Namun, menurut IEA, permintaan batu bara global pada tahun 2021 diperkirakan masih akan berada di bawah level tahun 2019 dan bahkan bisa lebih rendah jika asumsi laporan untuk pemulihan ekonomi, permintaan listrik, atau harga gas alam tidak terpenuhi.
Lonjakan permintaan batu bara pada tahun 2021 akan berlangsung singkat, dengan perkiraan penggunaan batu bara akan mendatar pada tahun 2025 sekitar 7,4 miliar ton.

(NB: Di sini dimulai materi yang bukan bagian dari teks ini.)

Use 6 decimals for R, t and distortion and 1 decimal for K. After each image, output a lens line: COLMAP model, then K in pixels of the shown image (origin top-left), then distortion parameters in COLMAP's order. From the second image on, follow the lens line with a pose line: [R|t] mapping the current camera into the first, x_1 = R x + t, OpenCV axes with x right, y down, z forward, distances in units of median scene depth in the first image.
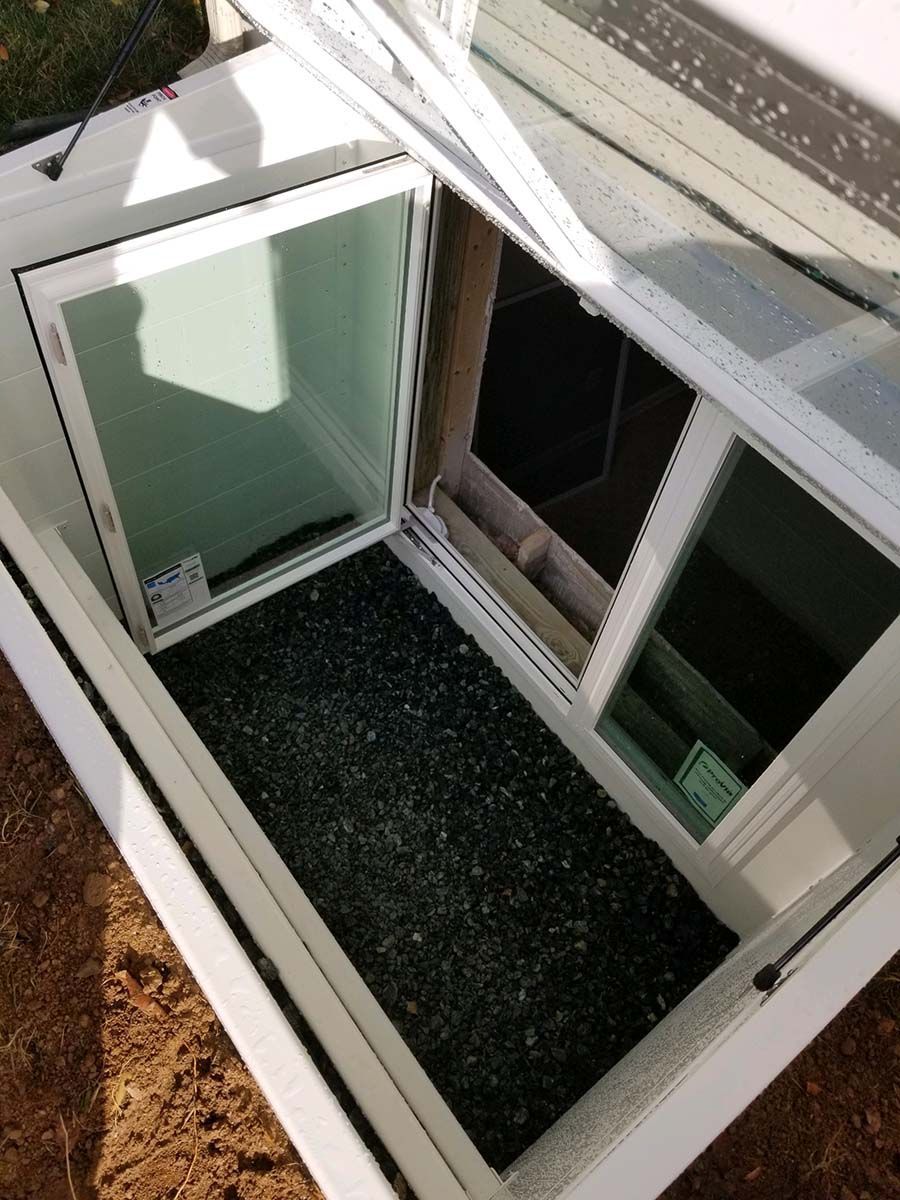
lens RADIAL K [[937.6, 0, 445.6], [0, 937.6, 589.2], [0, 0, 1]] dist [0.059555, -0.120668]
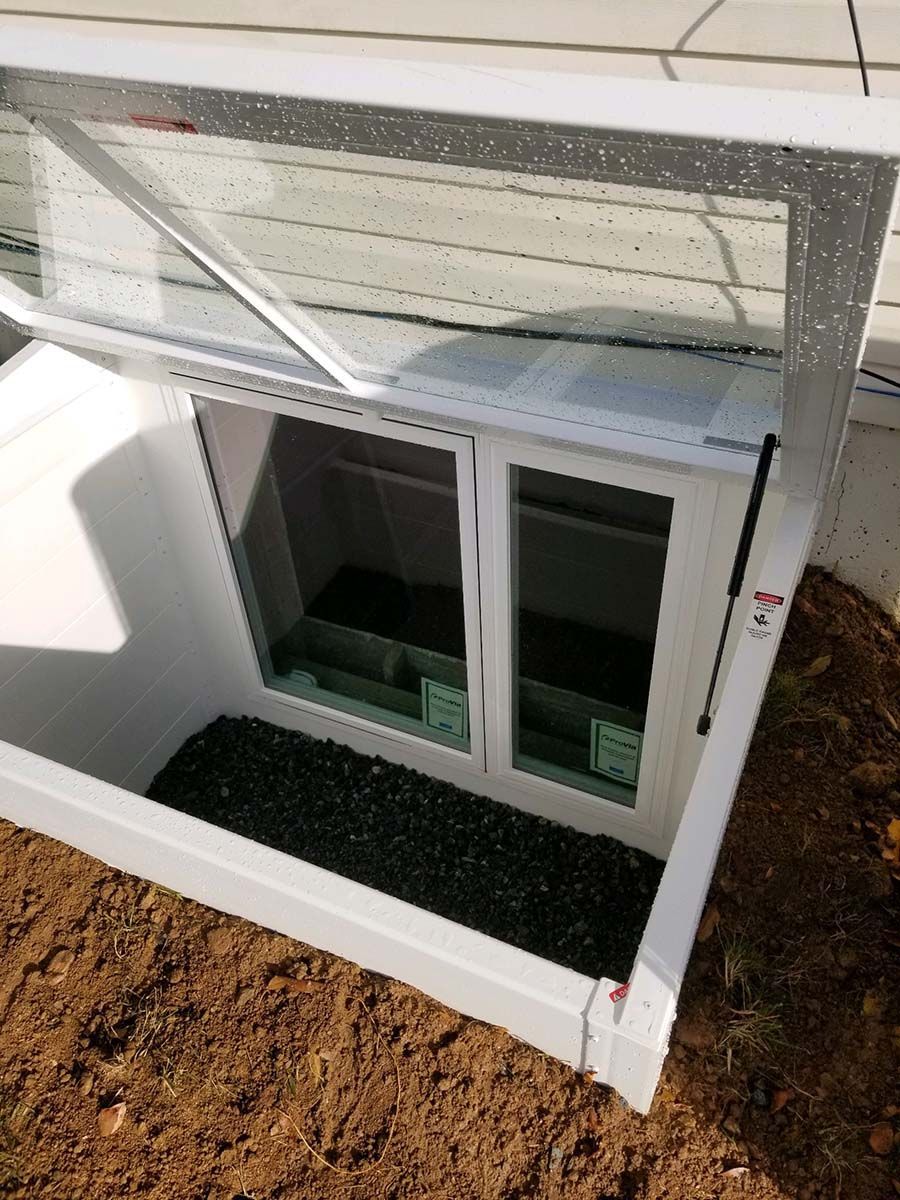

Namun, meskipun pangsa batu bara dalam bauran listrik dan bauran energi secara keseluruhan terus menurun, penggunaan batu bara secara absolut tidak akan mengalami penurunan yang cepat dalam waktu dekat.
“Energi terbarukan berada di jalur untuk melampaui batu bara sebagai sumber listrik terbesar di dunia pada tahun 2025. Dan pada saat itu, gas alam kemungkinan besar akan mengambil alih batu bara sebagai sumber energi primer terbesar kedua setelah minyak,” kata Sadamori.
Dia menilai dengan permintaan batu bara yang masih diperkirakan stabil atau tumbuh di negara-negara ekonomi utama Asia, tidak ada tanda bahwa batu bara akan menghilang dengan cepat.
Masa depan batubara sebagian besar akan ditentukan di Asia. Saat ini, Cina dan India menyumbang 65% dari permintaan batu bara global. Dengan memasukkan Jepang, Korea, Taiwan dan Asia Tenggara, pangsa itu meningkat menjadi 75%. China, yang saat ini menyumbang setengah dari konsumsi batu bara dunia, akan sangat berpengaruh.
Pada 2025, Uni Eropa dan Amerika Serikat akan menyumbang kurang dari 10% dari permintaan batu bara global, turun dari 37% dibanding tahun 2000. Hal ini akan membuat dampak dari setiap perubahan lebih lanjut dalam permintaan di pasar ini menjadi sangat terbatas.